Simulate GWAS from either individual level genotype or LD matrix
Source:R/simulate.R
simulate_gwas.Rd
This function simulate GWAS marginal regression coefficients
and approximated standard error with with genotype \(\mathbf{X}\)
and phenotype \(\mathbf{y}\) simulated under the standard linear model
\(\mathbf{y} = \mathbf{X} \mathbf{b} + \mathbf{e}\). It supports
two modes: (1) simulation from the individual level genotype \(\mathbf{X}\). (2)
simulation from the moment matrix XtX
: \(\mathbf{X}^T \mathbf{X}\).
In details, we want to obtain \(\widehat{b}_j=(\mathbf{X}_j^{\top}\mathbf{X}_j)^{-1}(\mathbf{X}_j^{\top}\mathbf{y})\) and \(\widehat{\text{s.e.}}(\widehat{b}_j) = \widehat{\sigma_j^2}(\mathbf{X}_j^{\top}\mathbf{X}_j)^{-1}\).

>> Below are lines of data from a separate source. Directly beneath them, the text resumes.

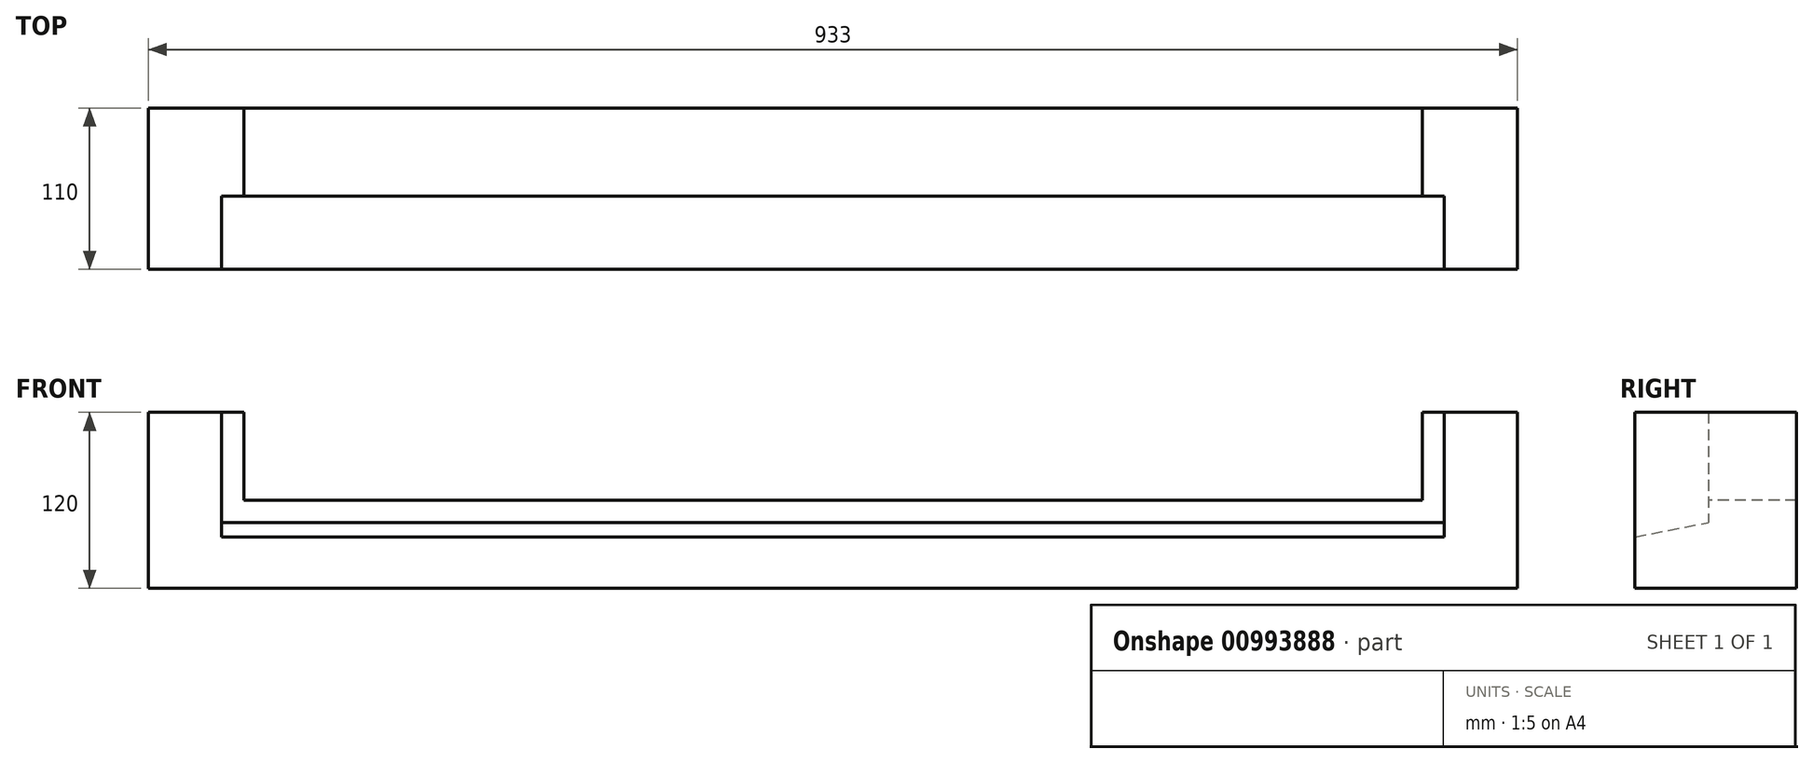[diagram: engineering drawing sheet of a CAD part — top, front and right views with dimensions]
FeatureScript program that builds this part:
annotation { "Feature Type Name" : "Feature", "Feature Type Description" : "" }
export const myFeature = defineFeature(function(context is Context, id is Id, definition is map)
    precondition{}
    {
        {
            var Q0;
            Q0=qCreatedBy(makeId("Right.planeOp"),FACE);
            var sketch = newSketch(context, id + "F0", { "sketchPlane" : qUnion([Q0])});
            skLineSegment(sketch, "E0", {"start": v(-55, 0) * mm, "end": v(55, 0) * mm});
            skLineSegment(sketch, "E1", {"start": v(55, 0) * mm, "end": v(55, 60) * mm});
            skLineSegment(sketch, "E2", {"start": v(55, 60) * mm, "end": v(-5, 60) * mm});
            skLineSegment(sketch, "E3", {"start": v(-5, 60) * mm, "end": v(-5, 45) * mm});
            skLineSegment(sketch, "E4", {"start": v(-55, 0) * mm, "end": v(-55, 35) * mm});
            skLineSegment(sketch, "E5", {"start": v(-55, 35) * mm, "end": v(-5, 45) * mm});
            skSolve(sketch);
        }
        {
            var Q0;
            Q0=makeQuery(id+"F0.imprint","IMPRINT",FACE,{"disambiguationData":[TD([[makeQuery(id+"F0.imprint","IMPRINT",EDGE,{"derivedFrom":sQuery(id+"F0.wireOp",EDGE,"E0")}),1.0]])]});
            extrude(context, id + "F1", {"entities" : qUnion([Q0]), "endBound" : BoundingType.SYMMETRIC, "depth" : 933 * mm, "offsetDistance" : 25 * mm});
        }
        {
            var Q0;
            Q0=makeQuery(id+"F1.opExtrude","SWEPT_FACE",FACE,{"disambiguationData":[OSD([sQuery(id+"F0.wireOp",EDGE,"E0")])]});
            var sketch = newSketch(context, id + "F2", { "sketchPlane" : qUnion([Q0])});
            skLineSegment(sketch, "E6", {"start": v(466.5, 55) * mm, "end": v(466.5, -55) * mm});
            skLineSegment(sketch, "E7", {"start": v(466.5, -55) * mm, "end": v(401.5, -55) * mm});
            skLineSegment(sketch, "E8", {"start": v(401.5, -55) * mm, "end": v(401.5, 5) * mm});
            skLineSegment(sketch, "E9", {"start": v(401.5, 5) * mm, "end": v(416.5, 5) * mm});
            skLineSegment(sketch, "E10", {"start": v(416.5, 5) * mm, "end": v(416.5, 55) * mm});
            skLineSegment(sketch, "E11", {"start": v(416.5, 55) * mm, "end": v(466.5, 55) * mm});
            skLineSegment(sketch, "E12.MirrorCS", {"start": v(-416.5, 55) * mm, "end": v(-466.5, 55) * mm});
            skLineSegment(sketch, "E13.MirrorCS", {"start": v(-416.5, 5) * mm, "end": v(-416.5, 55) * mm});
            skLineSegment(sketch, "E14.MirrorCS", {"start": v(-401.5, 5) * mm, "end": v(-416.5, 5) * mm});
            skLineSegment(sketch, "E15.MirrorCS", {"start": v(-401.5, -55) * mm, "end": v(-401.5, 5) * mm});
            skLineSegment(sketch, "E16.MirrorCS", {"start": v(-466.5, -55) * mm, "end": v(-401.5, -55) * mm});
            skLineSegment(sketch, "E17.MirrorCS", {"start": v(-466.5, 55) * mm, "end": v(-466.5, -55) * mm});
            skSolve(sketch);
        }
        {
            var Q0;
            Q0=makeQuery(id+"F2.imprint","IMPRINT",FACE,{"disambiguationData":[TD([[makeQuery(id+"F2.imprint","IMPRINT",EDGE,{"derivedFrom":sQuery(id+"F2.wireOp",EDGE,"E12.MirrorCS")}),1.0]])]});
            var Q1;
            Q1=makeQuery(id+"F2.imprint","IMPRINT",FACE,{"disambiguationData":[TD([[makeQuery(id+"F2.imprint","IMPRINT",EDGE,{"derivedFrom":sQuery(id+"F2.wireOp",EDGE,"E6")}),-1.0]])]});
            extrude(context, id + "F3", {"entities" : qUnion([Q0, Q1]), "operationType" : NewBodyOperationType.ADD, "oppositeDirection" : true, "depth" : 120 * mm, "offsetDistance" : 25 * mm});
        }
    });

Variance explained by each SNP is typically assumed to be small. Therefore \(\widehat{\sigma_j^2}\) can be approximated with \(\widehat{\sigma_j^2}=\text{Var}[\mathbf{y}]\). We further consistently normalize \(\mathbf{y}\) such that \(\text{Var}[\mathbf{y}]=1\).
With the individual-level data \(\mathbf{X}\), we can calculate \(\widehat{b}_j\) and \(\widehat{\text{s.e.}}[\widehat{b}_j]\) with \((\mathbf{X}_j^{\top}\mathbf{X}_j)^{-1}\) and \((\mathbf{X}_j^{\top}\mathbf{y})\).
With the summary statistics data \(\mathbf{X}^T \mathbf{X}\), we have $$\widehat{b}_j= (\mathbf{X}_j^{\top}\mathbf{X}_j)^{-1}(\mathbf{X}_j^{\top}\mathbf{y})= (\mathbf{X}_j^{\top}\mathbf{X}_j)^{-1}[\mathbf{X}_j^{\top} (\mathbf{X}\mathbf{b}+\mathbf{e})] $$ Therefore, we can simulate \(\widehat{\mathbf{b}}\) by first sample from a multivariate normal with mean \(\mathbf{X}^\top \mathbf{X} \mathbf{b}\) and variance \(\mathbf{X}^\top \mathbf{X} \sigma_e^2\), and then multiplied by \((\mathbf{X}_j^{\top}\mathbf{X}_j)^{-1}\) to jth entry.